A recent report from the University of Virginia’s Sabato’s Crystal Ball finds that “the performance of 2018 Democratic House candidates shows that those who supported Medicare for All performed worse than those who did not,” and warns that “presidential candidates would do well to take heed of these results.” And The Washington Post explains in a recent story headlined “Why 2020 Democrats are backing off Medicare-for-all, in four charts” that “[p]olls show why they’re doing this. On the surface, the idea sounds as if it would appeal to voters.” But when voters are made aware of the many negative consequences of such a system, including the elimination of private insurance and need for higher taxes, support drops.
The second edition of Voter Vitals – a tracking poll conducted nationwide and in 2020 battleground states by Locust Street Group for the Partnership for America’s Health Care Future – finds that “as voters learn more about new government-run health care proposals, support for them is declining with a majority of voters preferring to build on and improve what we have today rather than start over with Medicare for All or the public option.”

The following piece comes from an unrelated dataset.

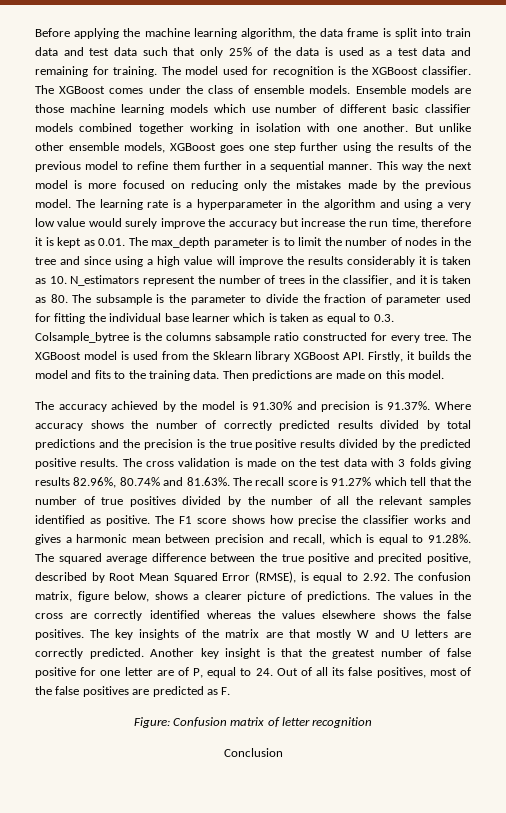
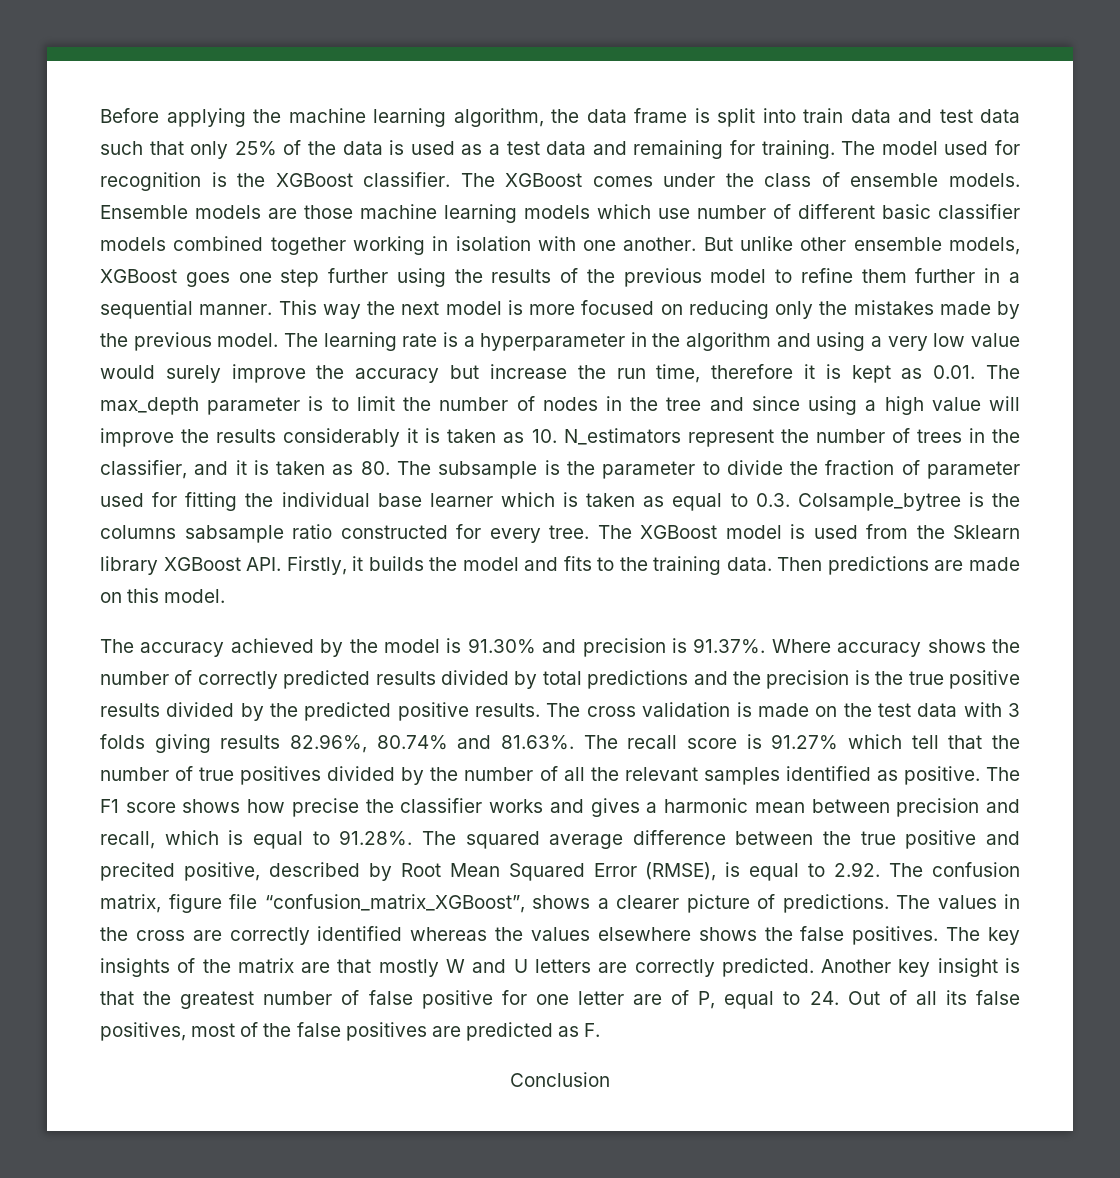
[114,591,149,602] below, -> [229,894,525,913] file “confusion_matrix_XGBoost”,
[133,717,373,728] // Figure: Confusion matrix of letter recognition -> (601, 1030) none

The findings of Voter Vitals track closely with other recent national polling.A recent poll released by the Kaiser Family Foundation (KFF) finds “support for a public option is slipping,” POLITICO reports. The poll also finds that Medicare for All “support wanes when voters hear trade-offs,” Becker’s Hospital Review adds. Kaiser CEO Drew Altman wrote in Axios that support for Medicare for All is “headed in the wrong direction” – meaning down – while “polling shows that support drops much further, and opposition rises, when people hear some of the most common arguments against Medicare for All.”
A national poll from Quinnipiac University, finds that “Medicare for All has grown increasingly unpopular among all American voters,” with a majority saying it’s a “bad idea.” Medicare for Allis “a real problem for … candidates. Not just because of the cost, but because few swing voters want to dump private health insurance,” Axios adds.